Spinning out Sapient allowed us to gain the resources required to build the next iteration of high throughput mass spectrometers, essentially developing enterprise-grade bioanalytical platforms. We have subsequently grown to be an organization that is comprised of individuals with very deep expertise that spans analytical chemistry and engineering, bioanalytics and regulatory processes, chemistry, math, statistics, computer engineering and computer software development, as well as human biomedicine. Today we are able to offer our platform commercially in support of industry sponsors, including many large pharma, that are developing the next line of therapies.
AM: How has the platform evolved since then? Are you able to share how this may continue in the next few years/future plans for Sapient?

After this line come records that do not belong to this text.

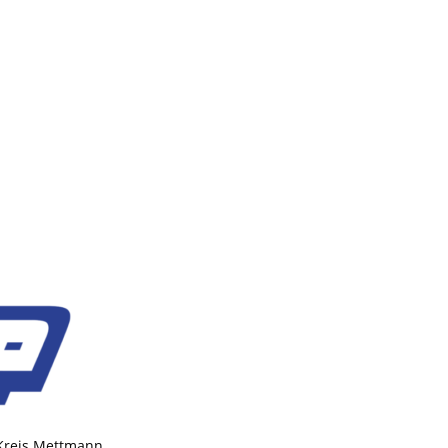
 Kreis Mettmann.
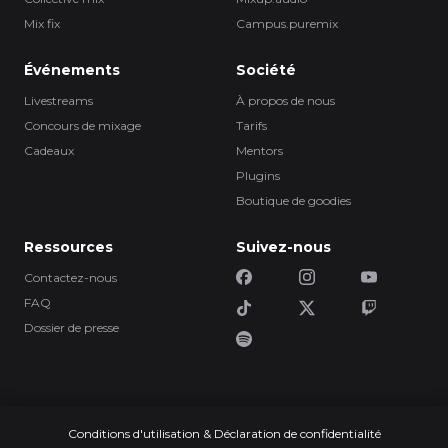
Mix fix
Campus.puremix
Événements
Société
Livestreams
À propos de nous
Concours de mixage
Tarifs
Cadeaux
Mentors
Plugins
Boutique de goodies
Ressources
Suivez-nous
Contactez-nous
FAQ
Dossier de presse
Conditions d'utilisation & Déclaration de confidentialité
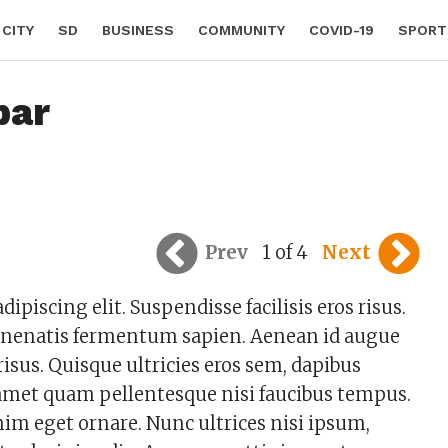
 CITY
SD
BUSINESS
COMMUNITY
COVID-19
SPORT
bar
Prev
1 of 4
Next
piscing elit. Suspendisse facilisis eros risus.
enenatis fermentum sapien. Aenean id augue
isus. Quisque ultricies eros sem, dapibus
t amet quam pellentesque nisi faucibus tempus.
enim eget ornare. Nunc ultrices nisi ipsum,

MJ: While we’re still early in our overall evolution, I feel strongly that what we are doing now – providing discovery services to biopharma partners in support of their drug development programs – is where we can make the greatest impact. Our systems, software and pipeline are robust and will only continue to evolve and strengthen as we continue to analyze more samples. At the same time, there is quite a bit of research and development occurring at Sapient internally. We are generating our own databases across hundreds of thousands of biological samples that are being collected from around the world, measuring thousands of molecules per sample, and ultimately integrating this very rich data together with genetics information, longitudinal clinical data and demographic data in what we call our Human Biology Database. As Sapient and our data assets have continued to grow, we have reached a point where these data assets allow for de novo mining and discovery to innovate in and develop early diagnostics across many, many disease areas, not only as part of our own internal efforts but also in support of our biopharma partners.

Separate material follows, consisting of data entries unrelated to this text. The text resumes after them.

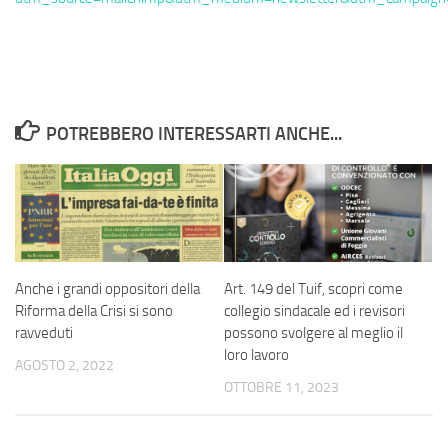
POTREBBERO INTERESSARTI ANCHE...
Anche i grandi oppositori della
Art. 149 del Tuif, scopri come
Riforma della Crisi si sono
collegio sindacale ed i revisori
ravveduti
possono svolgere al meglio il
loro lavoro
AGOSTO 2, 2022
OTTOBRE 11, 2023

AM: Can you give us some examples of how Sapient’s technology is being used in research studies? What difference has it made to researchers?
MJ: Fundamentally our technologies can be applied in many different ways to answer many different types of questions, which boil down to finding insights that drive a better understanding of patients, of disease states, and ultimately, of drug therapeutics.

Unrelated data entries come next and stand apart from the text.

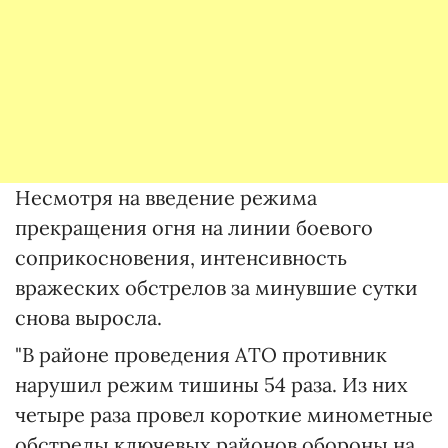
Несмотря на введение режима
прекращения огня на линии боевого
соприкосновения, интенсивность
вражеских обстрелов за минувшие сутки
снова выросла.
"В районе проведения АТО противник
нарушил режим тишины 54 раза. Из них
четыре раза провел короткие минометные
обстрелы ключевых районов обороны на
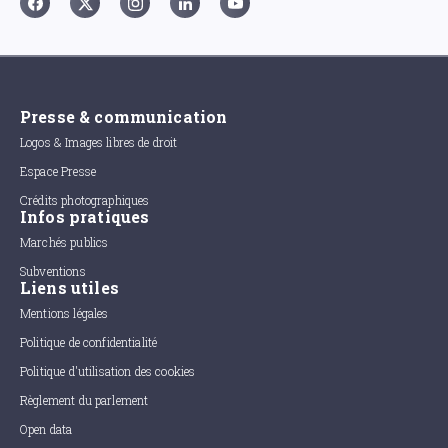
Presse & communication
Logos & Images libres de droit
Espace Presse
Crédits photographiques
Infos pratiques
Marchés publics
Subventions
Liens utiles
Mentions légales
Politique de confidentialité
Politique d'utilisation des cookies
Règlement du parlement
Open data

Because of this, the applicability of our tools spans the entire drug development spectrum all the way from very early discovery, profiling cells and media, to preclinical systems, through clinical implementation in Phase I, II, III and even Phase IV programs. We can discover biomarkers that relate to companion diagnostics and tell us if an individual is going to respond to a particular drug or not, and if they are going to have an adverse event to that drug. We can also work to find biomarkers that identify new targets for therapeutic intervention, and validate specific targets in preclinical models. And then ultimately, we can identify biomarkers that denote target engagement, that allow us to understand how a drug may actually be working in vivo in a human being, to improve understanding of pharmaco-dynamic responses.
Again, the fundamental goal of the technology is to find and use new biomarkers to align our understanding of the individual patient and their specific disease process, and to identify the best drug for their disease.
Dr. Mo Jain was speaking to Anna MacDonald, Interim Managing Editor for Technology Networks.